基于分支限界的三维曲面全局配准方法

Globally optimal solution to 3D surface registration based on branch and bound

在三维测量中常需要将测量点云数据与已知曲面模型进行配准。采用隐式函数建立点云数据到曲面模型的距离场,进而进行非线性优化求解可以有效提升配准效率。然而由于点到曲面的近似距离及刚性变换的约束,其误差函数呈现非凸性而导致迭代极易陷入局部最优。为实现全局配准,提出了一种利用分支限界算法搜索点到曲面近似距离平方和误差函数最小化变换参数的方法。通过确定刚体变换参数空间中误差函数的上下界限加快搜索,并结合一种等效距离公式的LevenbergMarquardt算法优化的局部配准方法加速收敛并保证配准精度。三维模型的配准实验与分析验证了本文全局配准方法的有效性。

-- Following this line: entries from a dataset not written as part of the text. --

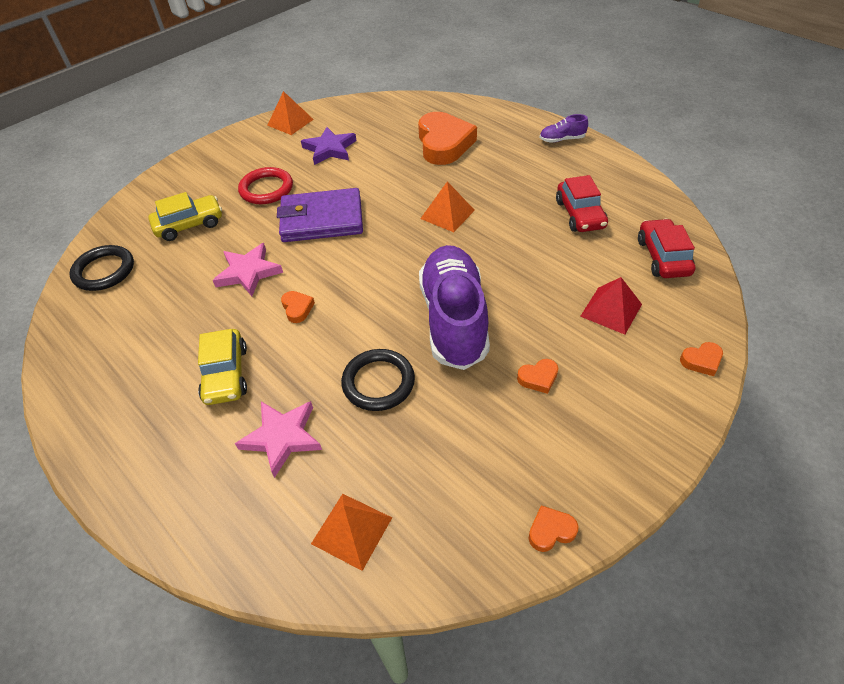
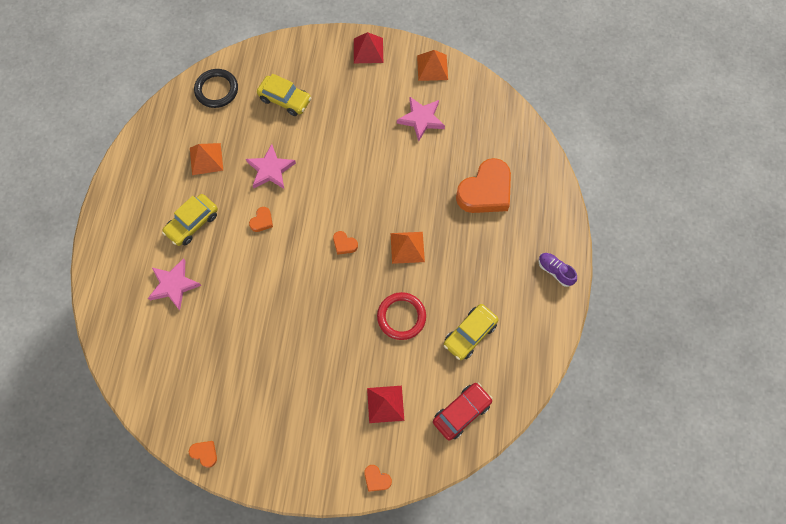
camera: 50 degrees right, 20 degrees up
(221, 149) = (368, 50): none -> red pyramid
(266, 189) = (350, 115): red ring -> red ring (401, 317)
(322, 220) = (345, 173): purple wallet -> none
(330, 149) = (421, 119): purple star -> pink star
(351, 530) = (146, 358): orange pyramid -> orange pyramid (206, 159)
(378, 382) = (239, 306): black ring -> none
(454, 319) = (313, 315): purple shoe -> none
(538, 378) = (300, 391): orange heart -> orange heart (344, 244)
(580, 214) = (470, 334): red car -> yellow car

Surface registration is significant in 3D measurement which often needs to register the obtained data point set to the known surface model. Registration efficiency can be improved by nonlinear optimization of the distance error between the data and model in the form of an implicit function. However, due to the constraints of the approximate distance matrix and rigid transformation, the cost function is often non-convex and easily leads to locally optimal solutions. To achieve globally optimal registration, a method based on Branch and Bound scheme is proposed to identify for the best transformation parameters. Searching is sped up by deriving the upper and lower bounds for the registration error function. A local method using Levenberg-Marquardt algorithm to optimize the equivalent distance error function is integrated, which enhances the convergence speed and guarantees the accuracy. Experimental results and analysis on 3D models validate of the proposed global solution.